We have a core group, from RTE, France, and then we have Alliander and TenneT, which are the distribution and the transmission system operators in the Netherlands. TenneT also operates in Germany. We have General Electric, which is driving it from a vendor, OEM perspective. And then Schneider Electric is also participating, and we hope that others will join us.
Swapnil Bhartiya: You also have something called CoMPAS or Configuration Modules for Power Industry Automation System. What is that?

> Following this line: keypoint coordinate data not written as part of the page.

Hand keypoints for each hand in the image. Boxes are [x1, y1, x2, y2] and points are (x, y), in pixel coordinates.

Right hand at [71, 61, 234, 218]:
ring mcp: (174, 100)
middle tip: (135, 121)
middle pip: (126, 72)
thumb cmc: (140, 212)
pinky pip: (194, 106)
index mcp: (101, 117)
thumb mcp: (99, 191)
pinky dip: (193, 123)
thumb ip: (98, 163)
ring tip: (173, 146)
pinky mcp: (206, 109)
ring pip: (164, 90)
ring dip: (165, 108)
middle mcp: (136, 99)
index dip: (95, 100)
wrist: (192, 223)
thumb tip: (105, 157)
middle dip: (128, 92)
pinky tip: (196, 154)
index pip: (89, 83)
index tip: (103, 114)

Shuli Goodman: So, CoMPAS is the first of the four projects in the DSAS umbrella. It’s essentially a configuration model. One of the problems that end-users – the utilities – have is that when they think about their portfolio of hardware and software there are tremendous interoperability challenges. 61850, which is an IEC Standard, was created precisely in order to facilitate interoperability. The CoMPAS project is leveraging 61850 to enable interoperability between various different vendors so that we can have a more heterogeneous environment for things like a substation. There are millions of substations on the planet so any single player managing at the transmission level could be managing thousands of these. And if you are at the distribution level, you would be managing many thousands of thousands.

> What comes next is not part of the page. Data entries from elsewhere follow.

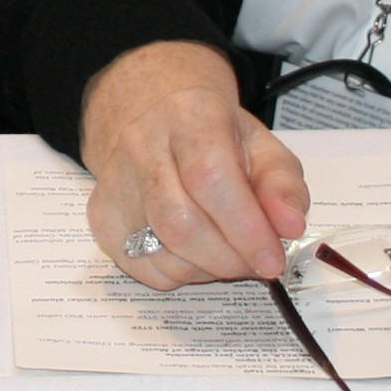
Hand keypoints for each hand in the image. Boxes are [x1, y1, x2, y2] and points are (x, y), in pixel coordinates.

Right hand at [79, 39, 308, 288]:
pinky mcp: (101, 215)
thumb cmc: (215, 137)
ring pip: (160, 251)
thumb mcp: (262, 147)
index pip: (210, 177)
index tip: (272, 260)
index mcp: (189, 116)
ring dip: (208, 269)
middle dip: (228, 258)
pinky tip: (198, 254)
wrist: (156, 117)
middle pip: (180, 221)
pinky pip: (143, 268)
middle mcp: (141, 144)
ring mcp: (114, 181)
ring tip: (230, 254)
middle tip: (256, 264)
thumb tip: (290, 226)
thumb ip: (283, 185)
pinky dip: (181, 274)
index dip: (245, 228)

So if you don’t have that interoperability, then you have vendor lock-in. And if you have vendor lock-in, it’s not just that it’s bad for the utility, it’s also really bad for the OEM, because it slows innovation. It keeps the vendor and the supplier sort of focused on a portfolio as opposed to really looking ahead. Right now, solving this interoperability problem is ground zero, and that’s where CoMPAS comes in.
Swapnil Bhartiya: How has Open Source made your life easier to not only convince these stakeholders, these players, to collaborate with each other but also to innovate at a much faster rate than it would take traditional companies to do in a proprietary manner?
Shuli Goodman: So, if just for a moment, you just imagined in your mind, a pie, and each of the wedges in the pie represented parts of the stack that you need to build and support in order to go to market. What Open Source does is it allows us to identify what are the commodity parts of that pie, and can we agree on working on those together. That then frees up engineers and resources and facilitates interoperability. It does really great things to accelerate innovation because instead of, let’s say, Siemens, GE, ABB or Schneider Electric, putting in 30% of their resources to supporting the 61850 integration, or something like that, they can put in a quarter of those engineers and then relocate those resources somewhere else. The same thing is true with the utilities, because, for the most part, utilities have given responsibility for their network operations at a digital level.
Vendors need to become Digital Native and Cloud Native, because to get to where we need to go, it is going to be so digitally intensive, perhaps 50% of the problem is going to be digital. So, we need to really build that capacity.